O projeto de lei 2.721, de 2021, atualmente tramitando no Senado, poderá fazer com que diversos benefícios que servidores públicos recebem sejam classificados como verbas indenizatórias –em teoria, um tipo de pagamento que só deveria ser usado para ressarcir gastos do servidor durante sua jornada de trabalho e que, tipicamente, não são contabilizados dento do teto constitucional e ficam livres de Imposto de Renda.
Há uma série de benefícios recebidos por funcionários públicos que não têm natureza bem definida –por exemplo, auxílio funeral. O PL 2.721 dá uma classificação clara para eles, mas, ao mesmo tempo, transforma 32 pagamentos em verbas indenizatórias.

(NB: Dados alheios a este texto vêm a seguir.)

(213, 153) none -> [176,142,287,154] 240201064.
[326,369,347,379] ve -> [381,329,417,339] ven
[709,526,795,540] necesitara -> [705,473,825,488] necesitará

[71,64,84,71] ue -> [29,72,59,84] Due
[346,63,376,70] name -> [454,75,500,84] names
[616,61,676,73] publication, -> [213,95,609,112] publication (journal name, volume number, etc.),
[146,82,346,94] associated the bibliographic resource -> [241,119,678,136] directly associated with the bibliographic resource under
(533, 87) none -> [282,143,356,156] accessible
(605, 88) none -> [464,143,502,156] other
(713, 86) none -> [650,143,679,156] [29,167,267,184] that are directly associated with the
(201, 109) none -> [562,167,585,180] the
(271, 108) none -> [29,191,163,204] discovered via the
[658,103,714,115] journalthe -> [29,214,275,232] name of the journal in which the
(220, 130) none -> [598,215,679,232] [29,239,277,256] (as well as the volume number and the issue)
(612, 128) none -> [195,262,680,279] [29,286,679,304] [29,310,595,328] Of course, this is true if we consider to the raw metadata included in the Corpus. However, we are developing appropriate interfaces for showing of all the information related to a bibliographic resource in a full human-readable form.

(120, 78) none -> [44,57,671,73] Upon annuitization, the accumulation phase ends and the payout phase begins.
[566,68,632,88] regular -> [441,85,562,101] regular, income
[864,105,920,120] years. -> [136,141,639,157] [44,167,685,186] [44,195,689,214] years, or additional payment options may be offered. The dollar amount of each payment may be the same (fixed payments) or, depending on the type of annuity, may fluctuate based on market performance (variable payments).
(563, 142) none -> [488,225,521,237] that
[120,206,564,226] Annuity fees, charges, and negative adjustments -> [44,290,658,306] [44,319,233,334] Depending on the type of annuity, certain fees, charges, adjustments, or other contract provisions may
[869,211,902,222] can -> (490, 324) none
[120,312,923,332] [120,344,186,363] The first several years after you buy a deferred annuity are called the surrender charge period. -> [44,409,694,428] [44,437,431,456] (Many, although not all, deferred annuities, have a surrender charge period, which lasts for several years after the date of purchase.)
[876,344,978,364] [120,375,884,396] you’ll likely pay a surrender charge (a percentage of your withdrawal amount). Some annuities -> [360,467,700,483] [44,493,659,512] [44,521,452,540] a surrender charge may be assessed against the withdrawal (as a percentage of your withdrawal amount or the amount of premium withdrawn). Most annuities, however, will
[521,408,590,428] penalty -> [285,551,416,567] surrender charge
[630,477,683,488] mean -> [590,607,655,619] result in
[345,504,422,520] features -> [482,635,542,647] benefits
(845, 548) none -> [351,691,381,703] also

A República.org e a Transparência Brasil, duas instituições que pesquisam políticas públicas, examinaram o texto do PL e os possíveis efeitos da proposta que tramita no Senado.
De acordo com essa análise, cerca de R$ 7,1 bilhões em pagamentos que têm natureza de remuneração seriam transformados em verba indenizatória pelo PL.
Um dos benefícios que seriam transformados em indenizatórios é a gratificação por exercício cumulativo. Essa mudança daria segurança jurídica para a licença-compensatória, um adicional que representou R$ 2,3 bilhões em pagamentos no ano passado.
Dos 32 benefícios que são transformados em verba indenizatória, 19 aparecem nos contracheques dos membros do Judiciário, somando R$ 10,5 bilhões em 2024.
Os pesquisadores analisaram uma reclassificação de 3.300 nomenclaturas distintas de benefícios que aparecem nas bases de dados do CNJ (Conselho Nacional de Justiça). De acordo com o texto, muitos desses pagamentos também existem no Ministério Público, mas há dificuldade no acesso aos dados da instituição.
Cristiano Pavini, do Transparência Brasil, um dos que assinam o estudo, afirma que o texto do projeto é dúbio. Em um trecho, por exemplo, o PL estabelece de forma objetiva o que passará a ser classificado como verba indenizatória.
No entanto, na mesma lei determina-se que esses pagamentos até podem extrapolar o teto constitucional, mas que esse dinheiro deve ser contabilizado como renda passível de tributação. “Esse limbo pode ensejar o não recolhimento de Imposto de renda sobre alguns desses benefícios”, afirma ele.
Classificar os pagamentos como verba indenizatória pode implicar aumento de gastos do orçamento em alguns casos, diz ele: “Por exemplo, as gratificações por exercício cumulativo, um benefício criado por legislações, são benefícios do Judiciário e do Ministério Público que determinam que quem trabalha com acúmulo de serviço pode receber, a cada três dias em acúmulo, um dia a mais de salário. É um pagamento remuneratório que bate no teto”.
Para os autores do estudo, alguns pagamentos que deveriam ser esporádicos se tornaram recorrentes e, portanto, deixaram de ser indenizatórios e passaram a ser remuneratórios –ou seja, para fins práticos, viraram parte do salário. Eles classificam esses pagamentos como “remuneratórias por desvirtuamento”. Por exemplo, magistrados têm 60 dias de férias por ano e é comum que eles usufruam de parte desses dias de descanso, mas trabalhem nos outros. Como isso se tornou recorrente, para os pesquisadores, trata-se de remuneração.
“São pagamentos que podem até ser indenizatórios inicialmente, mas que foram tão desvirtuados que, pelo menos, sejam calculados dentro do teto”, afirma Ana Pessanha, do República.org.
“Entendemos que esses pagamentos são privilégios com os quais não há comparações entre outros trabalhadores públicos ou privados. Auxílio-moradia, por exemplo, sendo recorrente, vira privilégio.”
O senador Eduardo Gomes (PL-SE), relator do texto no Senado, foi procurado, mas não respondeu à Folha.